Problem statement: Below are records. Copy every line with "レプリケーションを手動で一時停止できます" in it.

(Dataset records)

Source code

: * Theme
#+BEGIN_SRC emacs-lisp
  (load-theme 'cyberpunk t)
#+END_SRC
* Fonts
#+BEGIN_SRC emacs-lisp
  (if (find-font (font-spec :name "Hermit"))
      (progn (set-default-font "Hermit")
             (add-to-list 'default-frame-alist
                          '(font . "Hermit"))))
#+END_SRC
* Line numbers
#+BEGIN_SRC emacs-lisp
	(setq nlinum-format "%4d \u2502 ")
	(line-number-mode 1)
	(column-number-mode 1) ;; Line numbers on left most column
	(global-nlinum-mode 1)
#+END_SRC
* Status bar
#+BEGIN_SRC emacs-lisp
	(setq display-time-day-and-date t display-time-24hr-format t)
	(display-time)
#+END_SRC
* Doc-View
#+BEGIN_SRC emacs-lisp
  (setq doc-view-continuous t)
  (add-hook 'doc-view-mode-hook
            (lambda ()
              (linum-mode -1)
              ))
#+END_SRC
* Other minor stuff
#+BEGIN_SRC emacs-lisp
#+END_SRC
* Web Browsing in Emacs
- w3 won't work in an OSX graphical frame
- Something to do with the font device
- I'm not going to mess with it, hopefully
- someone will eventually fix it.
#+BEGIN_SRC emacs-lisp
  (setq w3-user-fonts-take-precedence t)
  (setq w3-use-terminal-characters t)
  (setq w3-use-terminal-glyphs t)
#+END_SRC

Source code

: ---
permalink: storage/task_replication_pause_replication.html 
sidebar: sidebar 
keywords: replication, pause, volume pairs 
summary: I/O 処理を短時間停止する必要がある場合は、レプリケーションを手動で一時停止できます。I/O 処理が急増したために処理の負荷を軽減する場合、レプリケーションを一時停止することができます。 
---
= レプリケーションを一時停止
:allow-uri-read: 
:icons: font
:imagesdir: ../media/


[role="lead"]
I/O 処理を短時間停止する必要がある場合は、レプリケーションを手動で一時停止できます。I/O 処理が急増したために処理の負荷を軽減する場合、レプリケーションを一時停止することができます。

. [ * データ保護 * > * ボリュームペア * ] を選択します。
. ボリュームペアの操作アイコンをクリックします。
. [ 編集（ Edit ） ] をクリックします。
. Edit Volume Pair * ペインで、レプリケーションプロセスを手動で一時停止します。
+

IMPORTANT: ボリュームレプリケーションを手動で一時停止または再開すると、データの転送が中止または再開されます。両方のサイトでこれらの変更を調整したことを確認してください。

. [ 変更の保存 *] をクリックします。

(End Dataset records)

Problem solution:
summary: I/O 処理を短時間停止する必要がある場合は、レプリケーションを手動で一時停止できます。I/O 処理が急増したために処理の負荷を軽減する場合、レプリケーションを一時停止することができます。 
I/O 処理を短時間停止する必要がある場合は、レプリケーションを手動で一時停止できます。I/O 処理が急増したために処理の負荷を軽減する場合、レプリケーションを一時停止することができます。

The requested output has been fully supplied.